[Dataset extract]
+++
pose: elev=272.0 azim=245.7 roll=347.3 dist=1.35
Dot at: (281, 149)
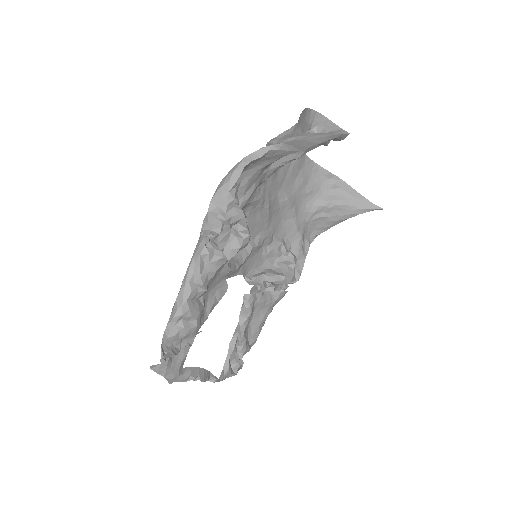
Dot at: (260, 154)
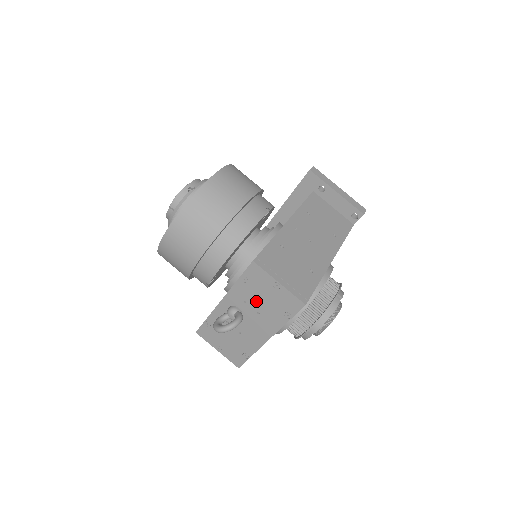
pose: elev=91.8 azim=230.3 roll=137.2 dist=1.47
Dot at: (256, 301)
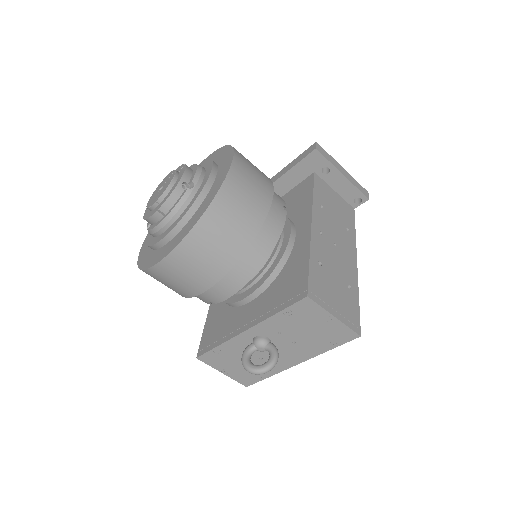
Dot at: (296, 332)
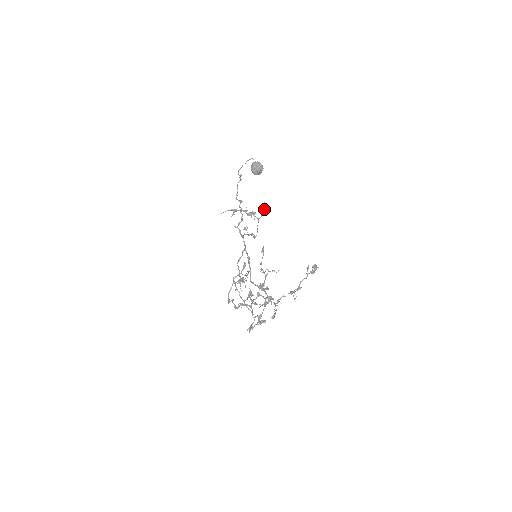
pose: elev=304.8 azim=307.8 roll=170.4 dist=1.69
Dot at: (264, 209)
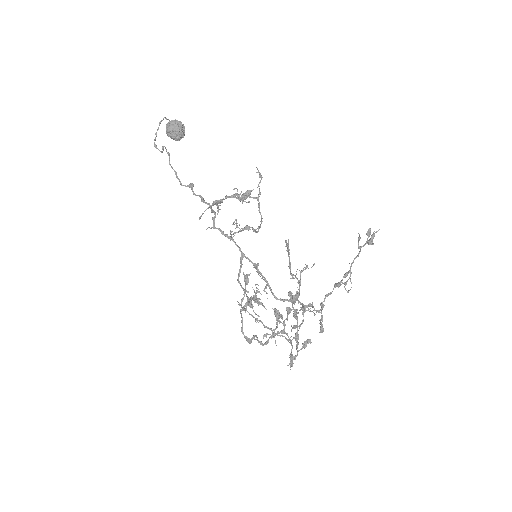
Dot at: (261, 178)
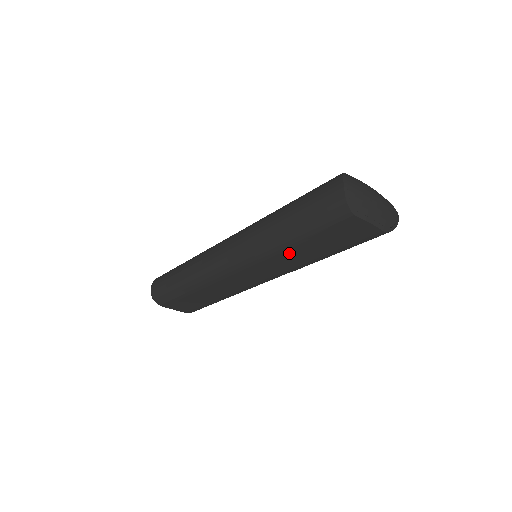
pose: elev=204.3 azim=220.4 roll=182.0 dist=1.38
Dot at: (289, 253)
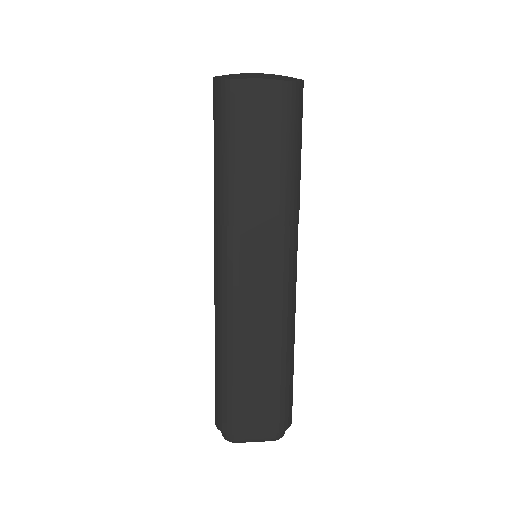
Dot at: (247, 189)
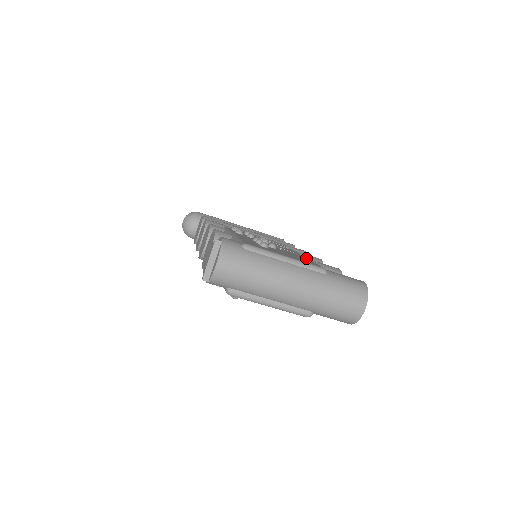
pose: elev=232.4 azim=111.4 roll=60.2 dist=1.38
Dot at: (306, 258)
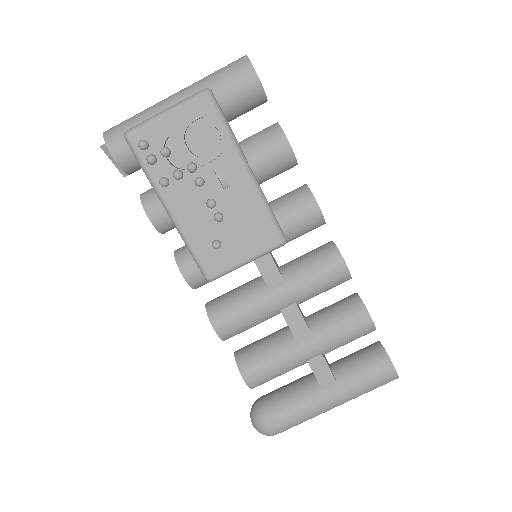
Dot at: occluded
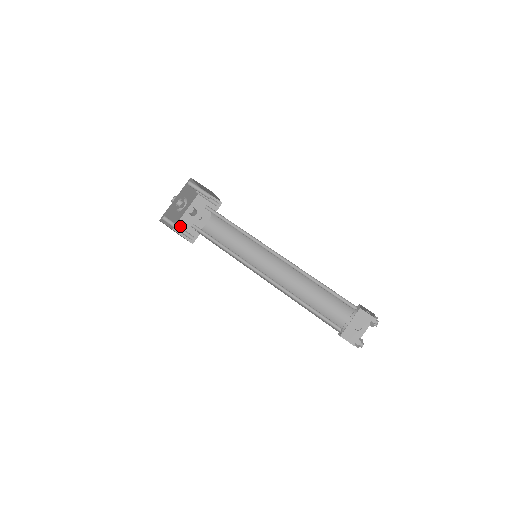
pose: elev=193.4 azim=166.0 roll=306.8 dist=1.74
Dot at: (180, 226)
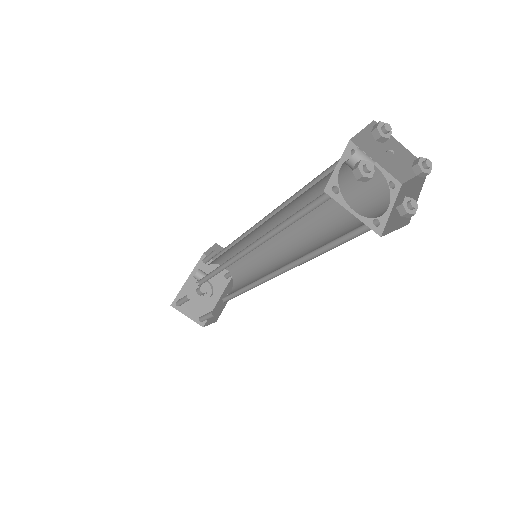
Dot at: (210, 318)
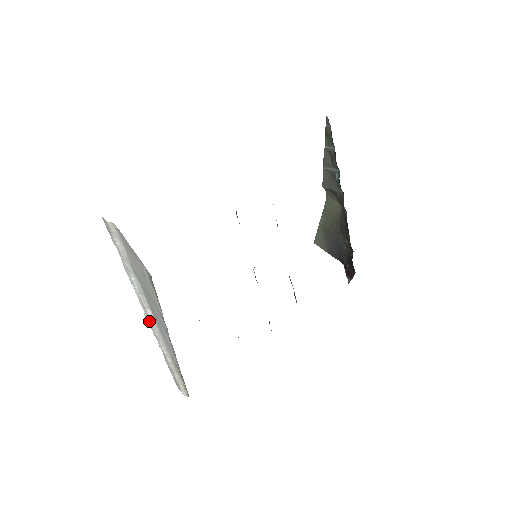
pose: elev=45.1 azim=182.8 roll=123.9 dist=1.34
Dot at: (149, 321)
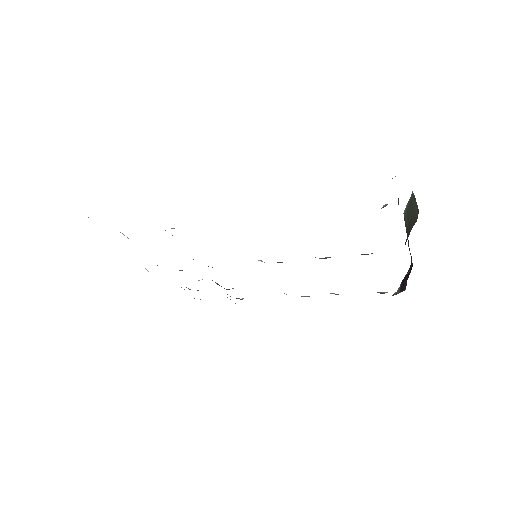
Dot at: occluded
+++
[Goal] Rewrite the material from its start through the line containing "Dot at: (261, 178)", keeping every line including the requests, and adjust each dot coordinate given in the answers by adding -47 to it. Leave the pictures out.

[Solution to this problem]
pose: elev=272.0 azim=245.7 roll=347.3 dist=1.35
Dot at: (281, 149)
Dot at: (213, 107)
pose: elev=91.8 azim=230.3 roll=137.2 dist=1.47
Dot at: (256, 301)
Dot at: (249, 285)
pose: elev=304.8 azim=307.8 roll=170.4 dist=1.69
Dot at: (264, 209)
Dot at: (214, 131)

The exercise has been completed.